--- START ---

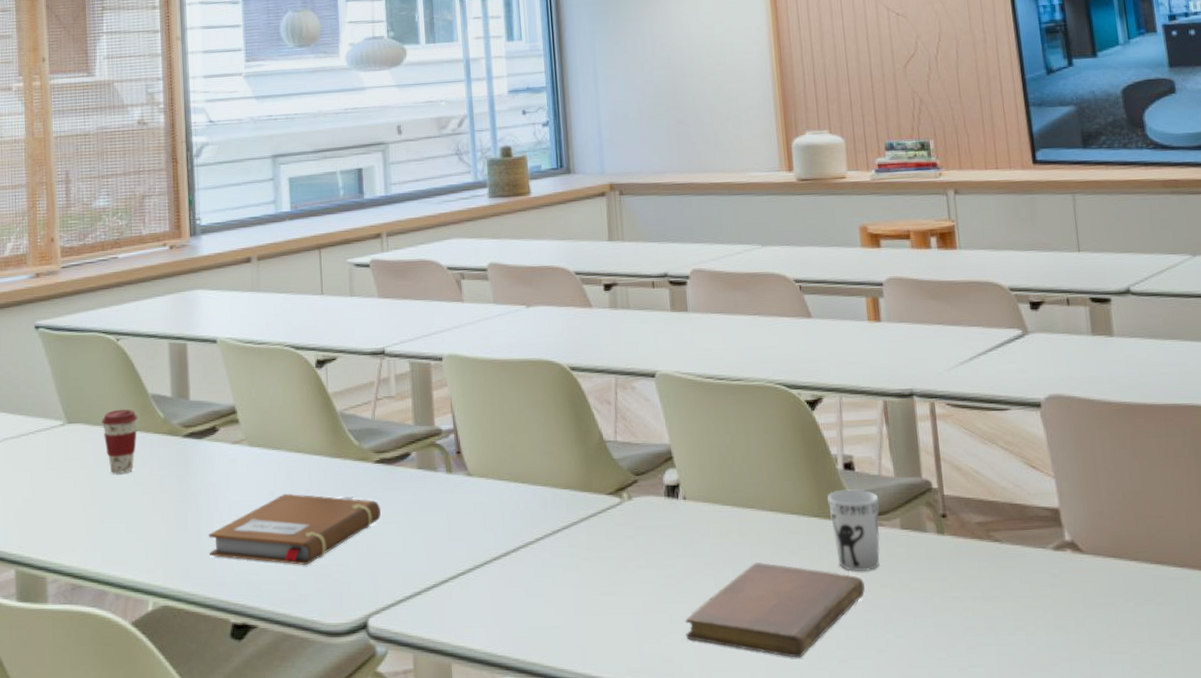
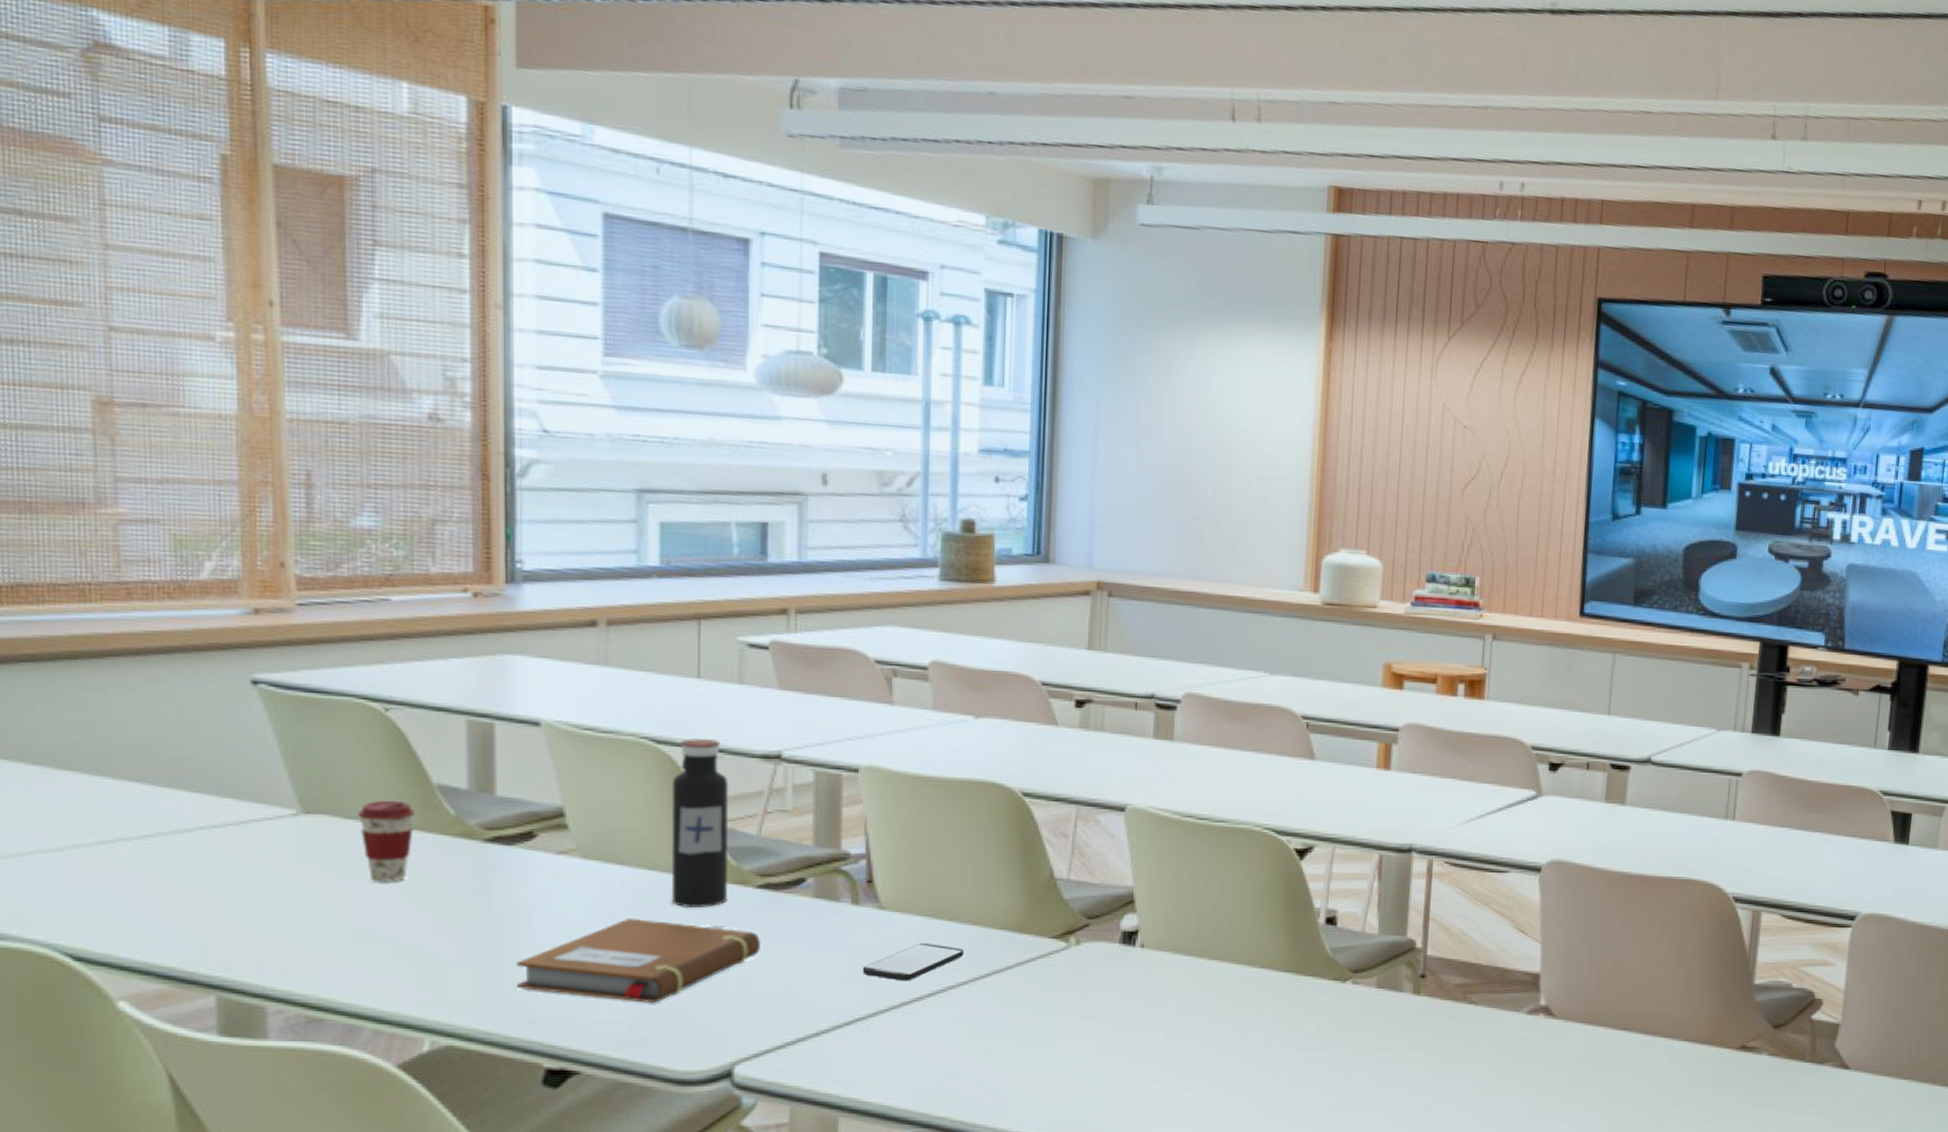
water bottle: none [308,342,354,482] -> present [671,737,728,908]
smartphone: none [459,504,538,539] -> present [862,944,964,981]
notebook: present [685,562,865,658] -> none [1125,1017,1330,1115]
cup: present [827,489,880,571] -> none [1302,945,1358,1029]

--- END ---

▶ _PROMPT_: The data should be printed again unchanged; leave its pictures out.

▶ _WRITTEN SOLUTION_:
water bottle: none [308,342,354,482] -> present [671,737,728,908]
smartphone: none [459,504,538,539] -> present [862,944,964,981]
notebook: present [685,562,865,658] -> none [1125,1017,1330,1115]
cup: present [827,489,880,571] -> none [1302,945,1358,1029]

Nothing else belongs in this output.